James Whitmore, the Oscar-nominated and Emmy- and Tony-winning actor whose career spanned six decades, died of lung cancer at his Malibu home yesterday, Feb. 6., ’09. He was 87.
Though never an actual film star, throughout the years Whitmore worked for numerous top directors, ranging from William A. Wellman and John Huston to Ingmar Bergman and Frank Darabont. Whitmore also happened to be the only actor to have been nominated for an Academy Award for a film in which he was the sole cast member: Give ’em Hell, Harry!, the 1975 cinematic adaptation of his long-running one-man show (written by Samuel Gallu) about the life of US president Harry Truman.
Born on Oct. 1, 1921, in White Plains, N.Y., Whitmore began his Broadway career as a tough-talking sergeant in William Wister Haines’ 1947 drama Command Decision, for which he received a Tony. Although he failed to reprise his role in MGM’s 1948 film version – which went to one of the studio’s top stars, Van Johnson – Whitmore did play a similar character in another MGM production, Battleground, a generally well-regarded – personally, I find it appallingly conventional – 1949 World War II melodrama directed by William A. Wellman.
Starring Van Johnson, Battleground became a box office sensation, garnering six Academy Award nominations, among them best film, best director, and a best supporting actor nod for Whitmore. He eventually lost the Oscar to Dean Jagger for Henry King’s military drama 12 O’Clock High, but managed to take home that year’s Golden Globe. Whitmore, by the way, was the last surviving major Battleground cast member; curiously, his death took place within weeks of fellow players Van Johnson and Ricardo Montalban.
At about that time, MGM signed Whitmore, reportedly in an attempt to turn him into a younger Spencer Tracy. Whitmore, however, never reached Tracy’s heights at the box office, perhaps because the MGM of the 1950s was no longer the studio behemoth of two decades earlier. Or perhaps because of MGM’s choice of vehicles for its emerging talent: the studio usually opted to give Whitmore bigger roles in B movies – e.g., the so-horrendous-it’s-hilarious The Next Voice You Hear (1950), in which God talks to humankind on the radio; the moderately enjoyable crime comedy Mrs. O’Malley and Mr. Malone (1950), opposite Marjorie Main; Shadow in the Sky (1952), supporting Ralph Meeker; the Mario Lanza musical Because You’re Mine (1952) – while placing the actor further down the cast list in bigger films – e.g., the film noir The Asphalt Jungle (1950), starring Sterling Hayden; the melodrama Please Believe Me (1950), starring Deborah Kerr; and the musical Kiss Me Kate (1953), starring Howard Keel and Kathryn Grayson.
As his film career stalled in the mid-1950s, Whitmore began working on television. His countless TV appearances range from The Law and Mr. Jones (1960-1962), in which he starred as a lawyer named Abraham Lincoln Jones, to a guest stint in CSI: Crime Scene Investigation. In 2000, he received an Emmy for his guest actor performance in the series The Practice.
In addition to Give ’em Hell, Harry!, Whitmore also received rave notices for his two other one-man shows: Will Rogers’ U.S.A. (1974), about the folksy actor-humorist, and Bully (1977), in which he played U.S. president Theodore Roosevelt.
Whitmore, in fact, much preferred working on stage. “I find the process of making movies absolutely boring,” he told a reporter in 1994. “It’s so fragmented.
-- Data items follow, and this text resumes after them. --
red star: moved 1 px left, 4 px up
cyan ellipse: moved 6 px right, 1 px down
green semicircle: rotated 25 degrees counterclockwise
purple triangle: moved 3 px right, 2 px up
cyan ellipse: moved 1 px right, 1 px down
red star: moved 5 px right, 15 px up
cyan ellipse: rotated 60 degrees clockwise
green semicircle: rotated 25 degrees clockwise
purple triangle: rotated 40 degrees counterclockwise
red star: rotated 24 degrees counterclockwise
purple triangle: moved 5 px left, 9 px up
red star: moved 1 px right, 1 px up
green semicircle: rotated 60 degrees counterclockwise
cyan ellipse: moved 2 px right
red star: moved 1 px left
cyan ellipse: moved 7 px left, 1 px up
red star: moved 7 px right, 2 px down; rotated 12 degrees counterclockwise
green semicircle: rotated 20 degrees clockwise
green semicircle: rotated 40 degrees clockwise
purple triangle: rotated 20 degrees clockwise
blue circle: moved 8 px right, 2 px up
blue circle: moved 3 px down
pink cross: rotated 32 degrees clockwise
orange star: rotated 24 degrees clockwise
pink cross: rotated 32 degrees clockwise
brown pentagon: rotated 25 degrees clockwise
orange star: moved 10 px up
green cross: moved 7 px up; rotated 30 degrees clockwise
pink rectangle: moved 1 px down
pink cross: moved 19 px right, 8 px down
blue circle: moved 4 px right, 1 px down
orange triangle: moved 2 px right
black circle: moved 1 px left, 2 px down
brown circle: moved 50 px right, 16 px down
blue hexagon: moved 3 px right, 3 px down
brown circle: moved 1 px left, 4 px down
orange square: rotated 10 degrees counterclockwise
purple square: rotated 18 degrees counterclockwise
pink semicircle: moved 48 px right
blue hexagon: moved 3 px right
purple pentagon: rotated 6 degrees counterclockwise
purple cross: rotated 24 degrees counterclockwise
You wait and wait and wait and then, look, as Jack Lemmon says, ‘It’s magic time.’ In the theater, once the curtain goes up, the actor is in charge.”
Among Whitmore’s (relatively) recent film appearances are those in Frank Darabont’s The Majestic (2001), with Jim Carrey; Peter Hyams’ The Relic (1997); the Barbra Streisand vehicle Nuts! (1987), playing a judge; and the crime drama The First Deadly Sin (1980), starring Frank Sinatra.
My favorite James Whitmore movie is Them!, a 1954 sci-fi thriller directed by Gordon Douglas for Warner Bros., in which mutant giant ants inconveniently decide to nest in Los Angeles, whereas my favorite James Whitmore performance is that of an elderly convict in Frank Darabont’s otherwise dismal The Shawshank Redemption (1994).
According to journalist Bob Thomas, Whitmore’s favorite among his films is Carl Lerner’s Black Like Me (1964) – which I haven’t seen – a tale inspired by actual events in which white reporter John Howard Griffin used medication to blacken his skin so as to experience life as a black man in the American South.
Recently, Whitmore supported Barack Obama for the US presidency, telling the crowd at a 2007 rally at Universal Studios’ Gibson Theatre that Obama had the wisdom “to deal with a very, very confused and complex country, and the world.” Additionally, last year he appeared in TV commercials for the First Freedom First campaign, which advocates religious liberty and the preservation of the separation of church and state.